About this task. The listing below is to be reproduced in full, exactly as given.

Information supplied.

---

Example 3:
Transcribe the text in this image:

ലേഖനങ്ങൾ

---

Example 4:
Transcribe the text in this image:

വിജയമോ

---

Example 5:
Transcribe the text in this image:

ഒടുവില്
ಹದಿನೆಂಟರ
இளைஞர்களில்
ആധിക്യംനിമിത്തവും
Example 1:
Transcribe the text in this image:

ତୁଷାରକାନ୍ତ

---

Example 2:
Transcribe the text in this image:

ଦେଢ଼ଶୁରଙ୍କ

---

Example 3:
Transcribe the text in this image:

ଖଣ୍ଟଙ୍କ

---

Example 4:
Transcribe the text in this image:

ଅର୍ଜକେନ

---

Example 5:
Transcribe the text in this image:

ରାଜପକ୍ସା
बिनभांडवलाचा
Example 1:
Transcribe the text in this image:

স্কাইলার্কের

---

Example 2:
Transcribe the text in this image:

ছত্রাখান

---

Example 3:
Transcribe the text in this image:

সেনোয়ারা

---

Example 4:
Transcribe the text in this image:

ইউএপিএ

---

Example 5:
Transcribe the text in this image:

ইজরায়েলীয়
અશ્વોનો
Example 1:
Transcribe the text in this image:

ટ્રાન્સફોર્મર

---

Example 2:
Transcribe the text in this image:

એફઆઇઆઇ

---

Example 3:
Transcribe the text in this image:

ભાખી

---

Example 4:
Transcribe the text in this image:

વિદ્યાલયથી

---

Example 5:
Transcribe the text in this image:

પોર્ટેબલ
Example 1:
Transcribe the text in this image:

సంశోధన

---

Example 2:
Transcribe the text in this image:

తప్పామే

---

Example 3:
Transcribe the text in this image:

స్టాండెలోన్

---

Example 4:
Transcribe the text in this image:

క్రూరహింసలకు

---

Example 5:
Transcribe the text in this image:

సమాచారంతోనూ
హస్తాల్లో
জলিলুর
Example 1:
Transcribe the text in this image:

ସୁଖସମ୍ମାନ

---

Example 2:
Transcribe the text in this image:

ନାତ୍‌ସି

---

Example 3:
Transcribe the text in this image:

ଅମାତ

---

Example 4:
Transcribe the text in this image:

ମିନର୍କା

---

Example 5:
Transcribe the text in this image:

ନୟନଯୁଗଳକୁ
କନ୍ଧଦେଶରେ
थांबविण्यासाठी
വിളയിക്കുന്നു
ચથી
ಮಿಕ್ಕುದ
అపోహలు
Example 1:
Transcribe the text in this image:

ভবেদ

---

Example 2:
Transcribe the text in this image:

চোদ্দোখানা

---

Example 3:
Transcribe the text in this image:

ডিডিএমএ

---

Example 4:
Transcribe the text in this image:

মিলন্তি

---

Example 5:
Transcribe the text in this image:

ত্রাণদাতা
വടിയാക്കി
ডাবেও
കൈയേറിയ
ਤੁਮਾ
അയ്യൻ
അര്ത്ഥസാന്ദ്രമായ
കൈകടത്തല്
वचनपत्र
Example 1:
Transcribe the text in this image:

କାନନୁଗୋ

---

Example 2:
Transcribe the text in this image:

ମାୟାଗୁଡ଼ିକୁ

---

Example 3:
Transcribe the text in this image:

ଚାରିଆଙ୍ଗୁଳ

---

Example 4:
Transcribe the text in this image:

Finished task.
---

Example 3:
Transcribe the text in this image:

ലേഖനങ്ങൾ

---

Example 4:
Transcribe the text in this image:

വിജയമോ

---

Example 5:
Transcribe the text in this image:

ഒടുവില്
ಹದಿನೆಂಟರ
இளைஞர்களில்
ആധിക്യംനിമിത്തവും
Example 1:
Transcribe the text in this image:

ତୁଷାରକାନ୍ତ

---

Example 2:
Transcribe the text in this image:

ଦେଢ଼ଶୁରଙ୍କ

---

Example 3:
Transcribe the text in this image:

ଖଣ୍ଟଙ୍କ

---

Example 4:
Transcribe the text in this image:

ଅର୍ଜକେନ

---

Example 5:
Transcribe the text in this image:

ରାଜପକ୍ସା
बिनभांडवलाचा
Example 1:
Transcribe the text in this image:

স্কাইলার্কের

---

Example 2:
Transcribe the text in this image:

ছত্রাখান

---

Example 3:
Transcribe the text in this image:

সেনোয়ারা

---

Example 4:
Transcribe the text in this image:

ইউএপিএ

---

Example 5:
Transcribe the text in this image:

ইজরায়েলীয়
અશ્વોનો
Example 1:
Transcribe the text in this image:

ટ્રાન્સફોર્મર

---

Example 2:
Transcribe the text in this image:

એફઆઇઆઇ

---

Example 3:
Transcribe the text in this image:

ભાખી

---

Example 4:
Transcribe the text in this image:

વિદ્યાલયથી

---

Example 5:
Transcribe the text in this image:

પોર્ટેબલ
Example 1:
Transcribe the text in this image:

సంశోధన

---

Example 2:
Transcribe the text in this image:

తప్పామే

---

Example 3:
Transcribe the text in this image:

స్టాండెలోన్

---

Example 4:
Transcribe the text in this image:

క్రూరహింసలకు

---

Example 5:
Transcribe the text in this image:

సమాచారంతోనూ
హస్తాల్లో
জলিলুর
Example 1:
Transcribe the text in this image:

ସୁଖସମ୍ମାନ

---

Example 2:
Transcribe the text in this image:

ନାତ୍‌ସି

---

Example 3:
Transcribe the text in this image:

ଅମାତ

---

Example 4:
Transcribe the text in this image:

ମିନର୍କା

---

Example 5:
Transcribe the text in this image:

ନୟନଯୁଗଳକୁ
କନ୍ଧଦେଶରେ
थांबविण्यासाठी
വിളയിക്കുന്നു
ચથી
ಮಿಕ್ಕುದ
అపోహలు
Example 1:
Transcribe the text in this image:

ভবেদ

---

Example 2:
Transcribe the text in this image:

চোদ্দোখানা

---

Example 3:
Transcribe the text in this image:

ডিডিএমএ

---

Example 4:
Transcribe the text in this image:

মিলন্তি

---

Example 5:
Transcribe the text in this image:

ত্রাণদাতা
വടിയാക്കി
ডাবেও
കൈയേറിയ
ਤੁਮਾ
അയ്യൻ
അര്ത്ഥസാന്ദ്രമായ
കൈകടത്തല്
वचनपत्र
Example 1:
Transcribe the text in this image:

କାନନୁଗୋ

---

Example 2:
Transcribe the text in this image:

ମାୟାଗୁଡ଼ିକୁ

---

Example 3:
Transcribe the text in this image:

ଚାରିଆଙ୍ଗୁଳ

---

Example 4:
Transcribe the text in this image:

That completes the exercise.